Mildred Pierce #4 has among its contents a really fascinating essay by experimental musician and performance artist John Berndt which argues for the work of Thomas Bernhard, Klaus Kinski and Brother Theodore as constituting a particular genre of art that performs a (histrionic, deranged) Hitlerian mode. Here’s an excerpt:
Even without unpacking the full context that elevated Hitler to become a unique reference point of 20th century evil, something remains quite communicable and riveting about the Hitlerian personality, the Hitlerian performative style. This archetype is a threatening genie that is difficult to put back into the bottle. A serious trauma to social self-conception imperatively calls for transformative re-enactment, as those effected by the trauma of the trauma attempt to integrate “impossible” information, creating hybrid experiences that branch and dilute the underlying meaning in multiple unexpected directions—a dangerous, potentially important game. …
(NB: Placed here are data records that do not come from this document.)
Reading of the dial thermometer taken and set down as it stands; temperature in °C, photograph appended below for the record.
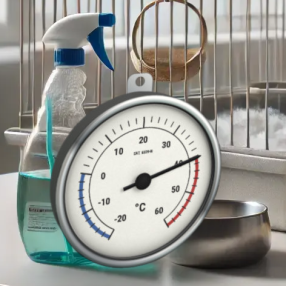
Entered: 40 °C
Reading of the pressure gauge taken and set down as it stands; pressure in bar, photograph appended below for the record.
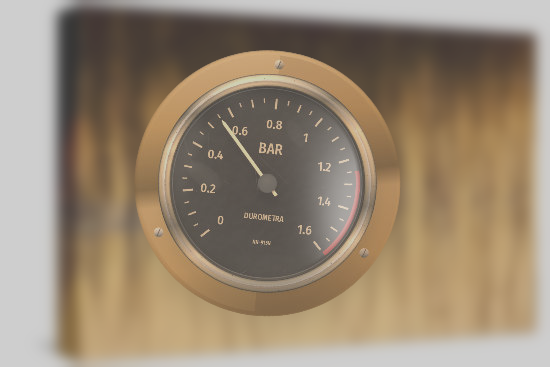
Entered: 0.55 bar
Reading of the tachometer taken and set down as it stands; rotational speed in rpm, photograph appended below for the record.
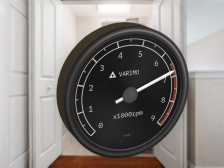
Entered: 6750 rpm
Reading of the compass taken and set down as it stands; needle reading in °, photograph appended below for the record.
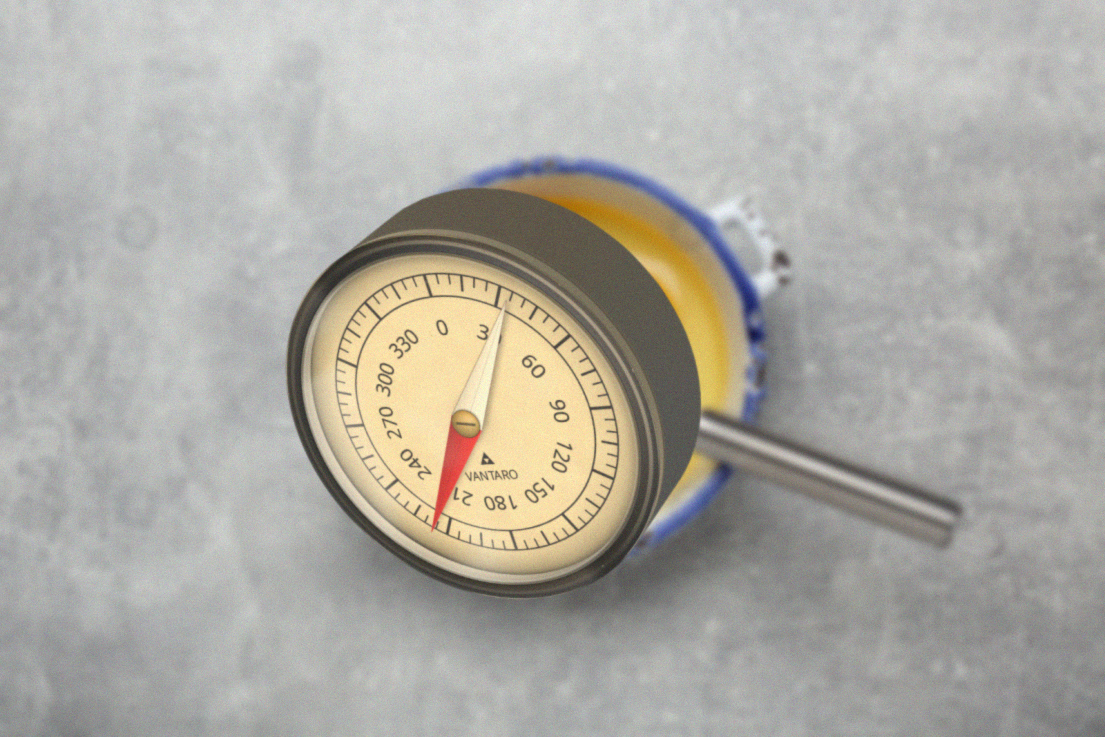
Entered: 215 °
Three brilliant and transformational artists who emerged in the wake of World War II, who were each deeply personally scarred by events during the war, and had direct contact with frighteningly absurd elements of the Nazi reality, and who were each able to make immense use of the Hitlerian mode were the Austrian author Thomas Bernhard (1931-1989), the Polish/German actor Klaus Kinski (1926-1991), and the German/American comedian Brother Theodore (1906-2001) (collectively “B-K-T”). Each was deeply personally scarred by events during the war, and had direct contact with frighteningly absurd elements of the Nazi reality. …
With all three, there is a house-of-mirrors relationship between the characters they created (impossible, aggressive, imploding madmen) and their own private lives, which seem to have involved quite real anti-social tensions, as well as various public masks or simulations of unreasonableness they created, the artifice of larger-than-life mythologies. Therefore, three superimposed levels of sustained impossibility (relating to the actual artist, his characters, and the quasi-fictional-autobiographical overlay to the artist’s life) are common to each of them. This unstable boundary between performance, performer, and self-conscious legend, a major focus in Bernhard criticism, is equally strong in the cases of Kinski and Theodore.
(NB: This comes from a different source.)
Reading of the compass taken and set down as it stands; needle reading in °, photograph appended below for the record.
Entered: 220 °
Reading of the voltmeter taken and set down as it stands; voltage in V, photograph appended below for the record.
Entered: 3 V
Raul Zurita, in the q&a after his AWP reading, explained that when writing, “everyone else is writing” — “in writing you are allowing other bodies to occupy your body.” Kinski, according to Berndt, admits to no shared experience; and all three of Berndt’s examples led mainly anti-social lives, and moreover their literary and stage performances are basically anti-social. The Hitlerian mode is megalomaniacal, of course — it’s mad, a worldview that admits no infiltrators who could potentially reenvision it. Versus Zurita, this is a much different approach to embodying or channeling or performing collective trauma artistically – or is it? Zurita’s compassion is a far cry from Theodore’s crankiness but they seem to share an instability/multiplicity of voice, as well as a vividly accusing anger — and confusion. I don’t know Zurita’s work well enough to say much more, so I’ll leave it there, the question is open.